Excellent Italian Greyhound, the first Shellac record in seven years, contains the familiar hallmarks of the Chicago underground rock band: Steve Albini’s knotty guitar licks and agitated talk-singing; Bob Weston’s hefty, chugging bass lines; and Todd Trainer’s terse drum patterns. There’s a great-er spaciousness between those elements than on past albums, though—a give-and-take that’s particularly evident in the record’s eight-minute death-march opener, “The End of Radio,” and in the ebb and flow of the instrumental compositions.
It’s the sound of band members relishing their own interplay, the pleasure of making music together. In order to maximize that precious chemistry, the band chose to perform a six-show residency in the intimate Hideout in December rather than play one gig at a larger club. “There’s more energy flowing between the band and the audience in both directions when we’re all so close,” Weston says. “We play better when we feel that interaction.”
Paradoxically, the group’s dynamic also accounts for the long lag between records and sporadic concert appearances. Shellac’s members deliberately intend the project to be an occasional release from their day jobs rather than a full-time commitment. “If it were to become my job, just as a matter of course I would end up hating it and resenting it, the way anyone resents his job,” says Albini, who owns the local recording studio Electrical Audio and is a highly sought record producer. (Journalistic convention requires a mention of Albini’s work with Led Zeppelin’s Jimmy Page and Robert Plant, and on Nirvana’s In Utero.)
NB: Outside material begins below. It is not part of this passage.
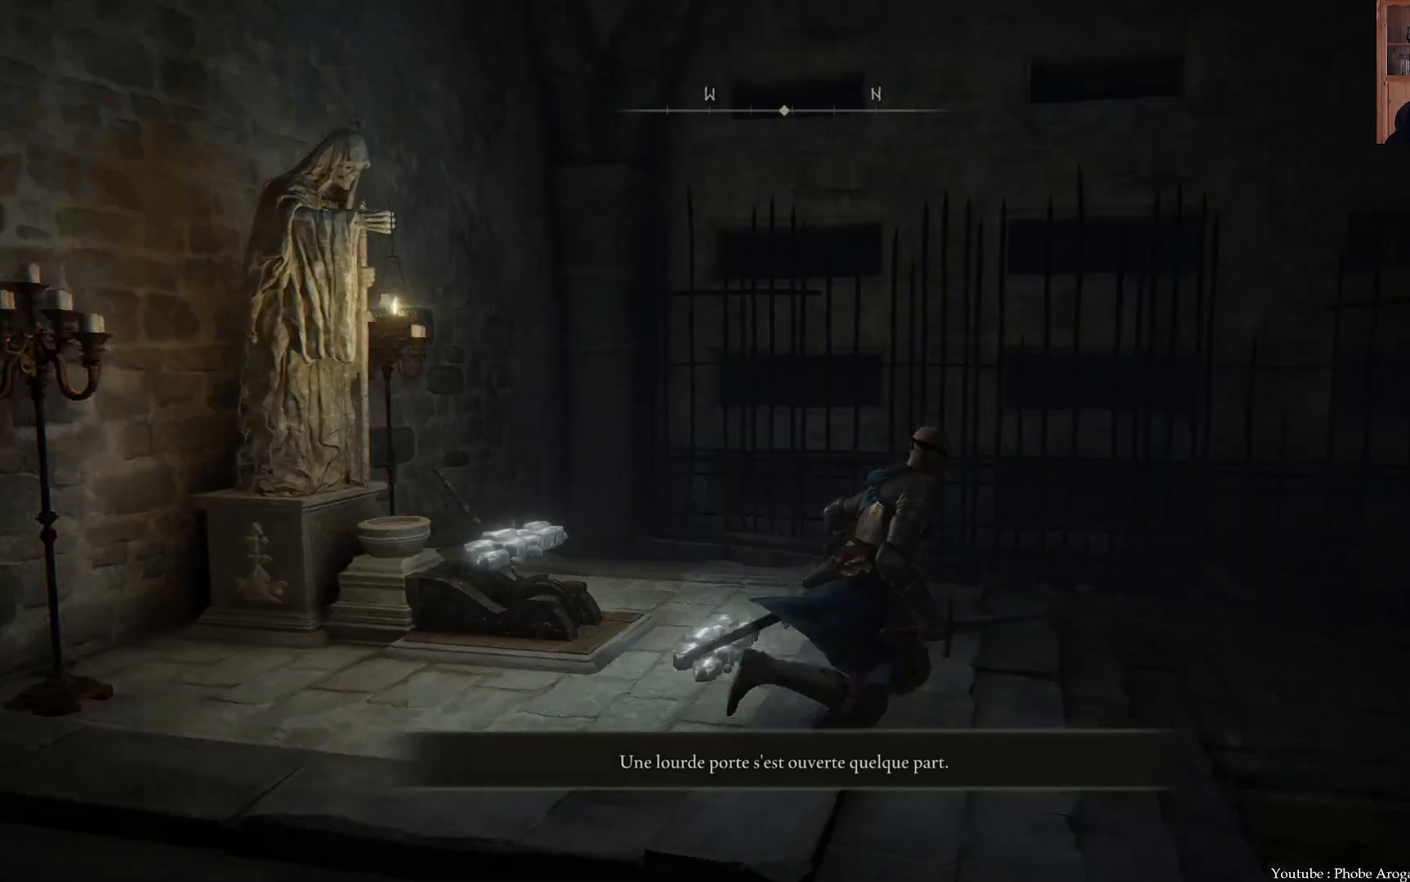
{"buttons": [], "left_stick": "up-right", "right_stick": "up-right", "events": [[133, "right_stick", "up-right"]]}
By giving itself room to explore and exchange, Shellac has kept its music fresh through the long layoffs. The songs on Greyhound run a gamut of challenging subjects, from the isolation and futility of “The End of Radio” to the vaudeville humor of “Be Prepared” (“I was born already bald—be prepared!”) to the sexual derision of “Genuine Lullabelle” (as much a critique of its narrator as the woman he’s describing). “We cover a lot of territory,” Albini says. “We’re of the opinion that there’s no part of the range of human feeling or emotion that’s off limits.”